Closed torklebee closed 4 months ago

torklebee commented 4 months ago

Replace https://cdn.polyfill.io/v2/polyfill.min.js with https://cdnjs.cloudflare.com/polyfill/v2/polyfill.min.js since cdn.polyfill is a security vulnerability

"Polyfill.js is a popular Javascript library to support older browser versions. The framework allows developers to use Javascript APIs regardless of whether a browser supports it. It first checks if the browser supports the API in question. If so, it uses the browser’s API. If not, it uses its own implementation. Thanks to its utility, more than 100,000 sites use this library, usually as an npm package dependency. In February this year, a Chinese company purchased the Github repository and the polyfill.io website, and has made changes that started to inject malware into sites. The scale of the malware attack became major news this week. The issue was not within the library code, but rather that the malware was injected into sites that used the domain cdn.polyfill.io – also controlled by this Chinese company. Cloudflare has warned customers since February about a supply-chain risk coming from using cdn.polyfill.io, and has started to host the polyfill.js library on its more trustworthy cdnjs service. This is a reminder that open source libraries are increasingly tempting attack vectors for bad actors.

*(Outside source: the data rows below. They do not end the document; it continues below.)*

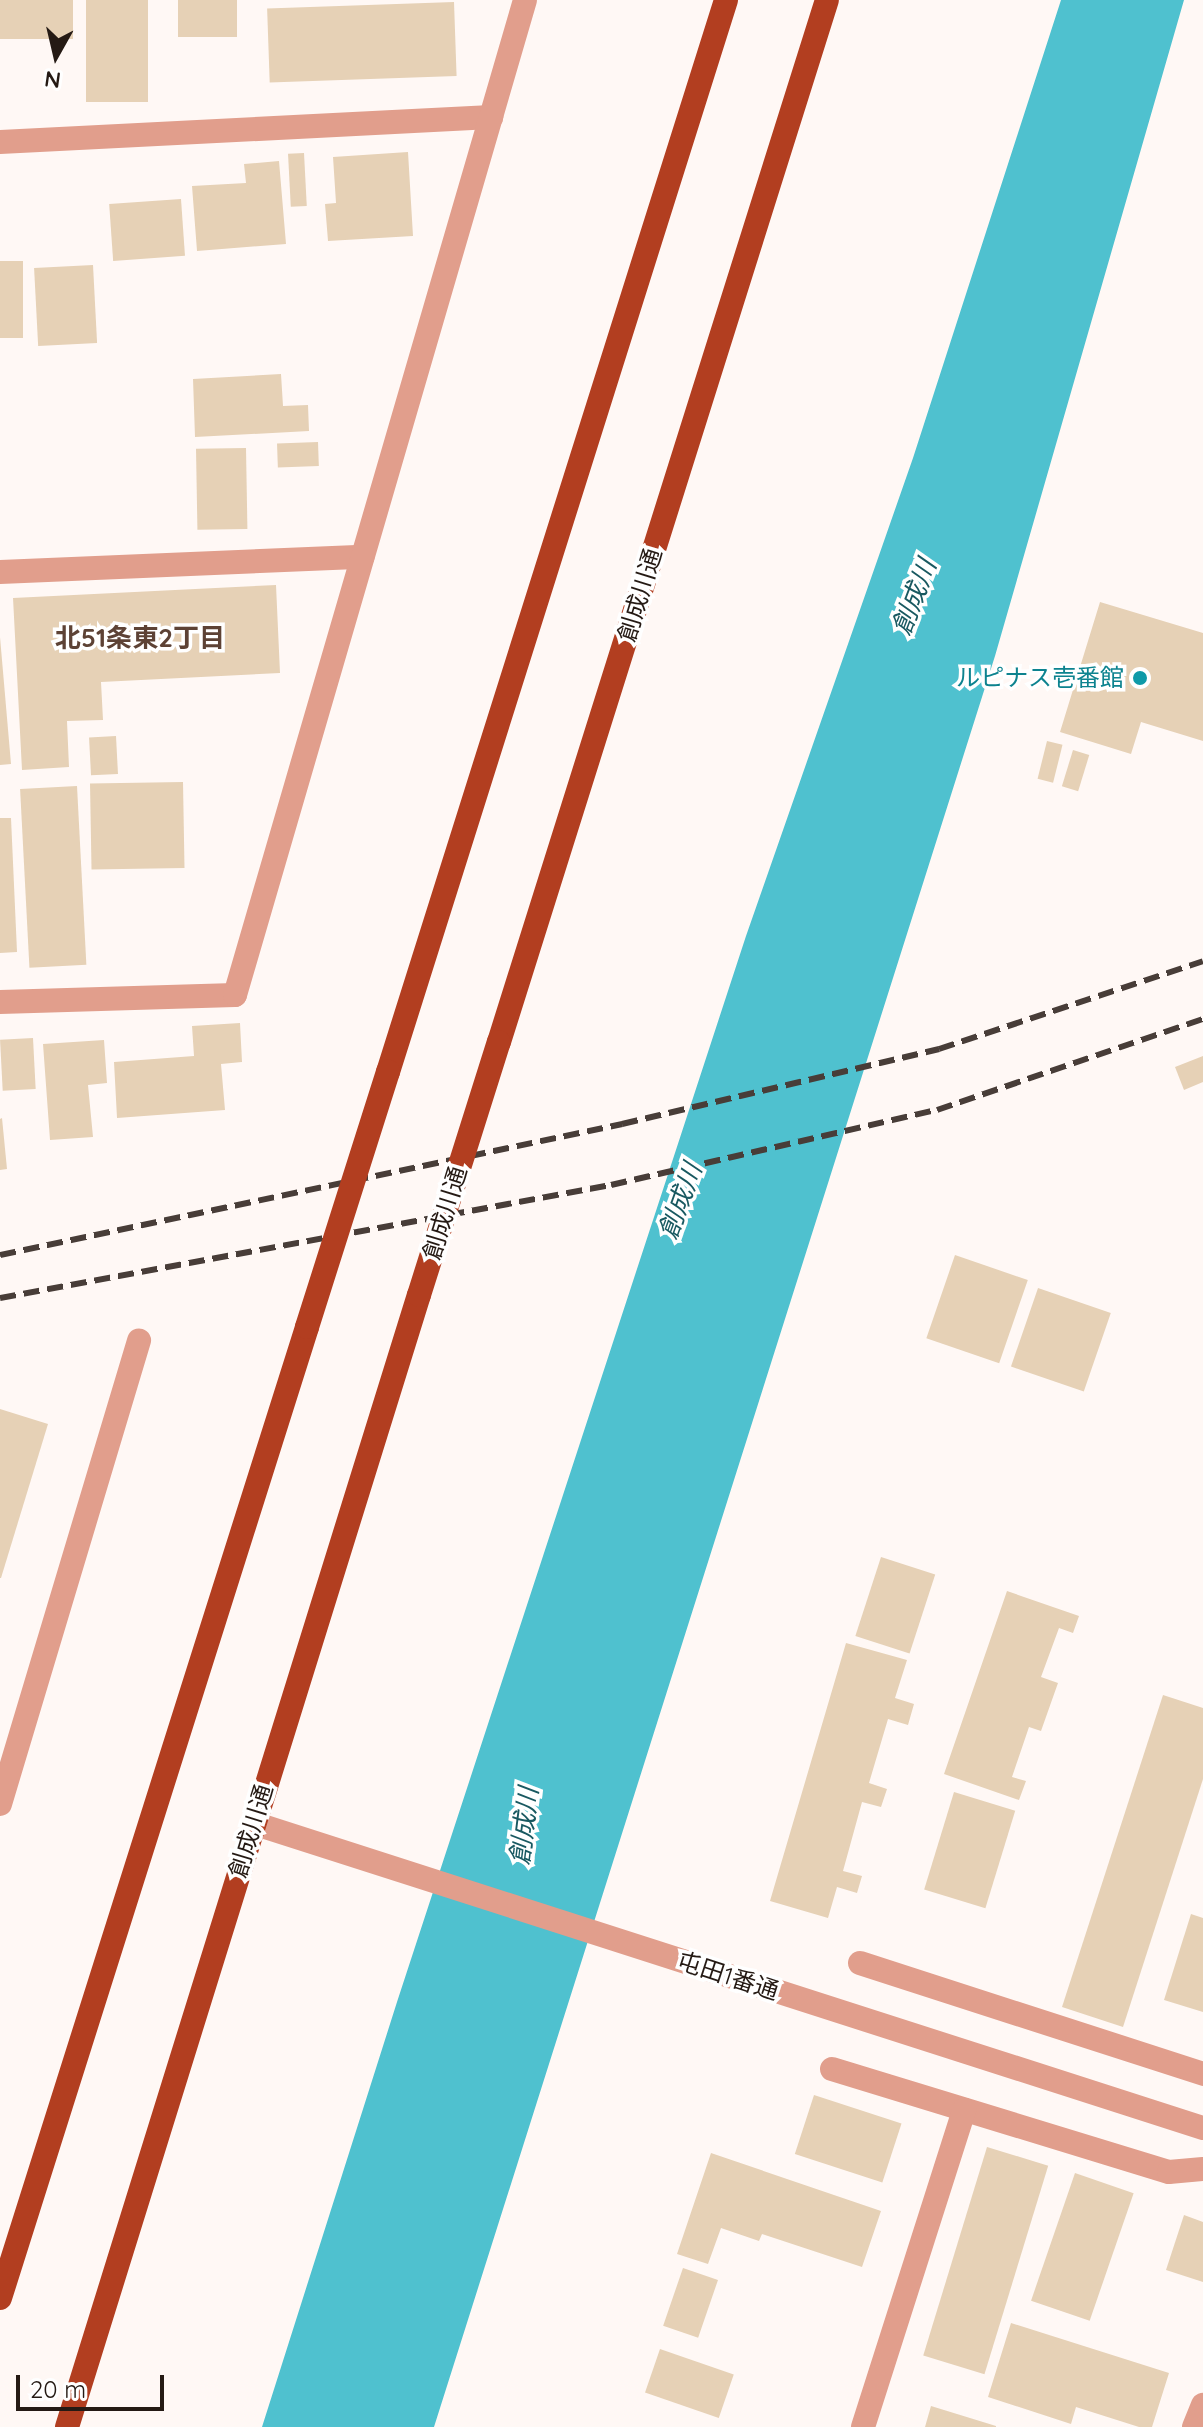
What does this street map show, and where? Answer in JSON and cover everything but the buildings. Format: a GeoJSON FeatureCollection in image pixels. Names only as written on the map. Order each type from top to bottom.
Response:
{"type":"FeatureCollection","features":[{"type":"Feature","properties":{"kind":"highway"},"geometry":{"type":"LineString","coordinates":[[0,2298],[726,0]]}},
{"type":"Feature","properties":{"kind":"highway","name":"創成川通"},"geometry":{"type":"LineString","coordinates":[[67,2427],[253,1823],[827,0]]}},
{"type":"Feature","properties":{"kind":"street"},"geometry":{"type":"LineString","coordinates":[[0,1002],[235,995],[525,0]]}},
{"type":"Feature","properties":{"kind":"street"},"geometry":{"type":"LineString","coordinates":[[0,142],[491,117]]}},
{"type":"Feature","properties":{"kind":"street"},"geometry":{"type":"LineString","coordinates":[[0,572],[363,557]]}},
{"type":"Feature","properties":{"kind":"street"},"geometry":{"type":"LineString","coordinates":[[0,1804],[139,1340]]}},
{"type":"Feature","properties":{"kind":"street","name":"屯田1番通"},"geometry":{"type":"LineString","coordinates":[[253,1823],[1203,2128]]}},
{"type":"Feature","properties":{"kind":"street"},"geometry":{"type":"LineString","coordinates":[[860,1963],[1203,2074]]}},
{"type":"Feature","properties":{"kind":"street"},"geometry":{"type":"LineString","coordinates":[[832,2069],[1169,2172],[1203,2169]]}},
{"type":"Feature","properties":{"kind":"street"},"geometry":{"type":"LineString","coordinates":[[863,2427],[964,2110]]}},
{"type":"Feature","properties":{"kind":"street"},"geometry":{"type":"LineString","coordinates":[[1194,2427],[1203,2405]]}},
{"type":"Feature","properties":{"kind":"water","name":"創成川"},"geometry":{"type":"Polygon","coordinates":[[[1061,0],[1184,0],[995,656],[434,2427],[262,2427],[397,2002],[746,936],[913,458],[1061,0]]]}},
{"type":"Feature","properties":{"kind":"railway"},"geometry":{"type":"LineString","coordinates":[[0,1255],[622,1124],[939,1049],[1203,961]]}},
{"type":"Feature","properties":{"kind":"railway"},"geometry":{"type":"LineString","coordinates":[[0,1298],[611,1185],[937,1110],[1203,1019]]}},
{"type":"Feature","properties":{"kind":"place","name":"ルピナス壱番館"},"geometry":{"type":"Point","coordinates":[1140,678]}},
{"type":"Feature","properties":{"kind":"district","name":"北51条東2丁目"},"geometry":{"type":"Point","coordinates":[140,638]}}]}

It turns out Cloudflare was right to warn not to trust cdn.polyfill.io after the ownership change. Anything hosted on someone else’s CDN domain is susceptible to such an attack – the only difference is that reputable CDN providers like Cloudflare, Akamai, Fastly and others have a vested business interest in keeping their services malware-free. Just three months ago, in March, we saw the XZ Utils backdoor attack, which was a much more sophisticated attempt to introduce a malicious backdoor into all Linux distributions. If successful, the implications of that hack would have been devastating. Luckily, a vigilant security engineer – Andres Freund – caught the issue, after noticing SSH connections taking a strangely high amount of CPU usage. Without Andres spotting the issue, this could have well become the most impactful backdoor deployed, globally. The Polyfill.js incident is also a reminder to use as few dependencies as possible, because each one opens attack vectors if an open source project is sold off, or a bad actor infiltrates it. If you are using Polyfill, the newly created website “Polykill” (nice pun) offers advice on how to replace it with a secure version. And a high-five to Cloudflare for flagging this issue right when it started. It seems that Cloudflare is stepping in as the security team for Okta, but for the wider web as well."

avonville commented 4 months ago

Hello,

Thank you for reaching out we have updated the plugin to use Cloudflare instead of Polyfill.io directly in our most recent update. If you haven't already please update the plugin through your installed plugins on your site.